== Segment start ==
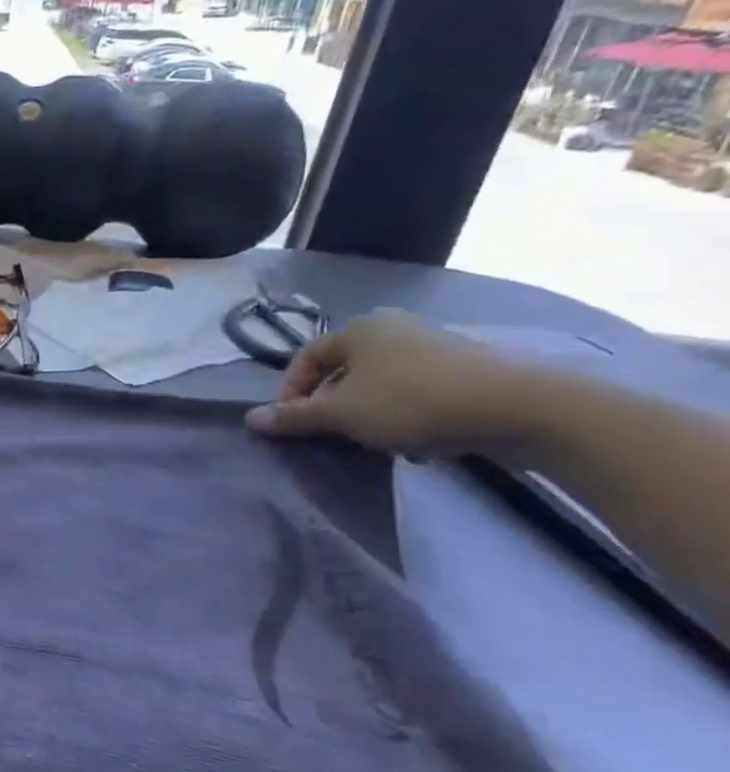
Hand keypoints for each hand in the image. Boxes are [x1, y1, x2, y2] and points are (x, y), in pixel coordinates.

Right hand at [244, 310, 527, 457]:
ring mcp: (436, 347)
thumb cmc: (413, 402)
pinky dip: (408, 416)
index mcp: (359, 328)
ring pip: (382, 384)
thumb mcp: (342, 414)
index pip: (306, 358)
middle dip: (334, 405)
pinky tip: (418, 443)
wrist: (521, 409)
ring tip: (376, 443)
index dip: (291, 392)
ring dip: (370, 414)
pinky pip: (418, 393)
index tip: (292, 423)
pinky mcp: (469, 371)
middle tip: (333, 434)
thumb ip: (294, 417)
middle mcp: (394, 328)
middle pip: (345, 371)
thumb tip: (251, 420)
== Segment end ==
Task objective: When you output the entries, keep each line exactly as it is and leave out any pictures.

Completed task:
Hand keypoints for each hand in the image. Boxes are [x1, y1, x2, y2] and points are (x, y), in pixel coordinates.

Right hand at [244, 310, 527, 457]:
ring mcp: (436, 347)
thumb cmc: (413, 402)
pinky dip: (408, 416)
index mcp: (359, 328)
ring pip: (382, 384)
thumb mcp: (342, 414)
index pip: (306, 358)
middle dip: (334, 405)
pinky tip: (418, 443)
wrist: (521, 409)
ring tip: (376, 443)
index dip: (291, 392)
ring dip: (370, 414)
pinky pip: (418, 393)
index tip: (292, 423)
pinky mcp: (469, 371)
middle tip: (333, 434)
thumb ip: (294, 417)
middle mcp: (394, 328)
middle pip: (345, 371)
thumb tip: (251, 420)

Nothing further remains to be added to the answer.